Que se reverta a
corrida armamentista nuclear
Pedro J. Bondaczuk
Os criadores das armas nucleares tinham em mente, quando
da elaboração de tão poderoso instrumento de morte e de destruição (e,
portanto, de poder), que elas jamais viessem a ser usadas mais do que uma vez
contra aglomerações humanas. Que os efeitos terribilíssimos da primeira bomba,
lançada sobre uma cidade inimiga qualquer, fariam com que o adversário
percebesse que não tinha chances de lutar contra algo tão poderoso. Ou seja,
contra as próprias forças que geram todo o potencial de energia das estrelas.
Aquele a quem coube tomar essa decisão, contudo, não
se satisfez com um único uso prático da arma das armas. Com isso, Nagasaki,
pequena cidade japonesa, acabou se tornando a segunda povoação escolhida
(aleatoriamente) para, ao lado de Hiroshima (a primeira), conhecer os horrores
do inferno. Foi designada para servir, ao lado da irmã, de cobaia, de exemplo,
de aviso de que as guerras jamais voltariam a ser iguais às que foram travadas
antes desses dramáticos acontecimentos. Os otimistas chegaram a acreditar, até,
que nunca mais os povos iriam se guerrear.
No entanto, os cientistas que desenvolveram as armas
nucleares pensavam, apenas, em “qualidade”. Julgavam, por outro lado, que o
medo era o sentimento mais forte que movia o ser humano, superior a todas as
outras paixões, como ódio, ambição, etc. Enganaram-se, obviamente.
Formou-se todo um complexo industrial para produzir
esses monstruosos artefatos. Rios de dinheiro passaram a ser investidos na
produção de bombas cada vez mais sofisticadas, mais destrutivas, mais à prova
de qualquer tipo de defesa. Esses investimentos, frise-se, foram feitos com
recursos desviados da melhoria de vida de bilhões de pessoas.
À “qualidade”, por outro lado, aliou-se a
quantidade. E quando os povos do mundo se deram conta do que estava
acontecendo, os detentores da tecnologia nuclear, os que abriram essa diabólica
caixa de Pandora que continha todos os males da Terra, perceberam que haviam
ido longe demais.
De apenas um instrumento de intimidação, para inibir
o ânimo guerreiro de qualquer ditador ou qualquer comunidade nacional,
concluíram, estupefatos, em determinado momento, que detinham o poder de
destruir uma centena de planetas do porte do nosso!

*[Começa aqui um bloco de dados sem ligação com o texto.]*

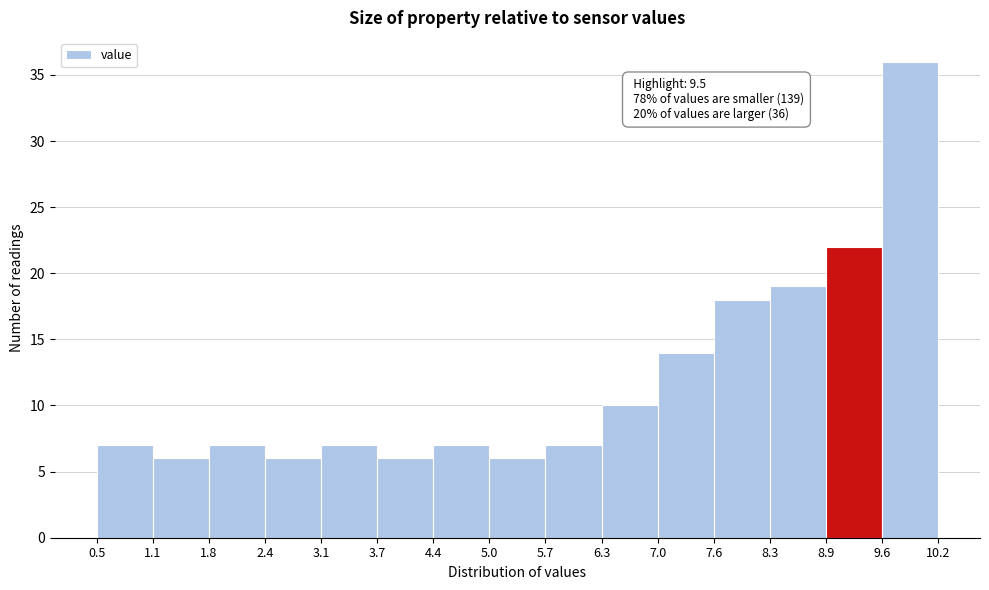

Over which range of the x-axis is the bar tallest?

9.6 to 10.2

E, pior, que não sabiam
como deter as engrenagens dessa diabólica máquina produtiva, que a cada dia
despejava, nos arsenais das superpotências, dezenas e mais dezenas de novas
bombas nucleares, cada vez mais potentes, letais e arrasadoras.
Pode ser que o dia de ontem tenha, afinal, sido o
salvador lampejo de lucidez para a humanidade. É possível que tenha chegado o
momento da virada, da mudança de rumo, da inversão do processo. É uma
possibilidade, posto que remota.
Pela primeira vez, dois inimigos potenciais (Ronald
Reagan e Mikhail Gorbachev) deixaram sua cordilheira de diferenças de lado e
concordaram em assinar um pacto, não somente limitando a fabricação de novos
mísseis nucleares, mas destruindo um naipe completo dos já existentes em seus
respectivos arsenais.
Foi um passo pequeno, é verdade, diante da magnitude
do problema. E nem é seguro de que virá a ser acompanhado por outras ações do
gênero, mais decisivas e ousadas. Mas esse tratado é simbólico. Desperta a
esperança de que o homem, afinal, tenha se convencido de que é possível uma
convivência pacífica (e até harmônica) entre sistemas tão opostos, tanto em
práticas quanto em objetivos, como são o comunismo e o capitalismo.
Oxalá se possa caminhar tão rápido, em sentido
inverso (o da destruição da totalidade das armas nucleares) como se andou na
direção da sua massiva fabricação.
(Artigo publicado na página 10, Internacional, do
Correio Popular, em 9 de dezembro de 1987).